I call this section "The Cookie Cart" - but don't for one minute think this is all of the cookies. No way, there are about 30 other types along the other wall. Need a cookie assortment for a party - these cookies are .15-.50 each . . . and you can buy just one or 100. Got a sweet tooth, but don't want to be tempted by buying a dozen cookies or whole cake from the big grocery store - swing in George's for just one piece of cake or just one cookie . . . and leave with change from your dollar bill!
This row of pastries below is a bit of more authentic Hispanic treats. Unfortunately, for those of us who are uneducated about foreign delights, they do not have information labels describing what each item is. That would be MOST helpful to us "foreigners" and with the fair trade this place does, the employees do not have a lot of time to answer questions. We asked questions to other customers who took great pride in explaining things to us (though, the English was a bit too broken to fully understand). Once the rush was over, we were able to talk with the cashier who was very helpful. She too took great pride in teaching us about the customary treats of her home land.
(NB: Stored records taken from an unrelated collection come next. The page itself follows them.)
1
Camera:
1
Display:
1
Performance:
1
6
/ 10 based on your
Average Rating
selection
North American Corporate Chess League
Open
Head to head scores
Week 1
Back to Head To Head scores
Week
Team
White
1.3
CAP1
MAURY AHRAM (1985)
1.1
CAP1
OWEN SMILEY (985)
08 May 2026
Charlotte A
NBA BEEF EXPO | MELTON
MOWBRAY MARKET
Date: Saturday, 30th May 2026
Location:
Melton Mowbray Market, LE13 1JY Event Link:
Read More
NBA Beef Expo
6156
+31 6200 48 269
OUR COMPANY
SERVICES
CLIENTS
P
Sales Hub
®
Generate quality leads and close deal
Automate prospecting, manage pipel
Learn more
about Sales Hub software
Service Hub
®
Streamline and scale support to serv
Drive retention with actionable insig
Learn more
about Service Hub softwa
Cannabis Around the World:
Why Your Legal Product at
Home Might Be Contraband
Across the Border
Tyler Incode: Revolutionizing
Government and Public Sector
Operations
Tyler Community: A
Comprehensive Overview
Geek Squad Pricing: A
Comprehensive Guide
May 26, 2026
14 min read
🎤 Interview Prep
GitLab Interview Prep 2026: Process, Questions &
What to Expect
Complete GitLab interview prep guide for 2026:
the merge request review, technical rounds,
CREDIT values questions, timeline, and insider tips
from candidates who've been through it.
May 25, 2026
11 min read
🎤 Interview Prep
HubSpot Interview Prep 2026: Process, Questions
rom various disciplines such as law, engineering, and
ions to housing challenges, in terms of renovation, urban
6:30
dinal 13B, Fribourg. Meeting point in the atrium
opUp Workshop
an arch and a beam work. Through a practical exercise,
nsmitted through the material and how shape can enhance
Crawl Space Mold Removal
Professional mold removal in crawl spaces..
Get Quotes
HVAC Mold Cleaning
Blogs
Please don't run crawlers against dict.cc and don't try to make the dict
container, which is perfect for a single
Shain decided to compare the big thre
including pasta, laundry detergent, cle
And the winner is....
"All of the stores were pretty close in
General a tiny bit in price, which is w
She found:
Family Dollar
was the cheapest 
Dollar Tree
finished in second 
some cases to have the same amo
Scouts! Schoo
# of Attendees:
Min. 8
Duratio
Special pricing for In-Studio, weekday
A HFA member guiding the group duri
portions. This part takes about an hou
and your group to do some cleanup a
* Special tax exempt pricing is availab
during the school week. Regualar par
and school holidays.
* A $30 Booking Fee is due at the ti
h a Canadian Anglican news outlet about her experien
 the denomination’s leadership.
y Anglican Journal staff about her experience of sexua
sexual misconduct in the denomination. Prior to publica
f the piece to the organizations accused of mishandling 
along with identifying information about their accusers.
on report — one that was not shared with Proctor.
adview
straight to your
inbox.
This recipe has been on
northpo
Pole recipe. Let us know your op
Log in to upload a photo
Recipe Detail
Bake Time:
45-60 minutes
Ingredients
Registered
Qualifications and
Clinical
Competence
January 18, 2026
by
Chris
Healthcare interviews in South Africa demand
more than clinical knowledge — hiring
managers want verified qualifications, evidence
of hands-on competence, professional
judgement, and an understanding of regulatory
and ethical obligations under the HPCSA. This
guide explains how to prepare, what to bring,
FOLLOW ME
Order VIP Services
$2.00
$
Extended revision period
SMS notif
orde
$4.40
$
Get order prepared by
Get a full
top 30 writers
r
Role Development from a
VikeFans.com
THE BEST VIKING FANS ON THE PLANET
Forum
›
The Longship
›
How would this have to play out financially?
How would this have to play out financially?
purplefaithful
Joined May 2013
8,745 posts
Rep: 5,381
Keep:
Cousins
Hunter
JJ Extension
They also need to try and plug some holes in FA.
Look at these amazing cakes - baked fresh at this bakery! Unbelievable. You'll find many of the same confections at places like Fresh Market for $1.50 MORE than they are here (ex: Napoleons at Fresh Market are $3.50 - here, they are $2.00). Allen L first happened across this sugar paradise while trying to locate reasonably priced chocolate covered strawberries. Everywhere in the Summit City, chocolate covered strawberries range from $3.50-$5.00 each - here, they are only $1.25 and are as beautiful and delicious, if not more so, than those found anywhere else.
Below is the fresh baked bread area. As with all of the items in the bakery, everything is made fresh daily on the premises by what I can only imagine is an all star team of Keebler elves! The football shaped breads on the cart are only .40 - in this economy . . . fresh baked bread for only 40 cents - yep! The 2 types of bread I purchased were crusty on the outside and soft and wonderful on the inside. They had some multi-grain bread that was $3.50 a loaf, but still - how fabulous would that be to accompany a beef stew or soak up some other type of "sop in's".
Between the 3 of us, we tried about 25 different things - all beyond description . . . amazing!
Our verdict - GO, go now, go without hesitation and tell everyone you know!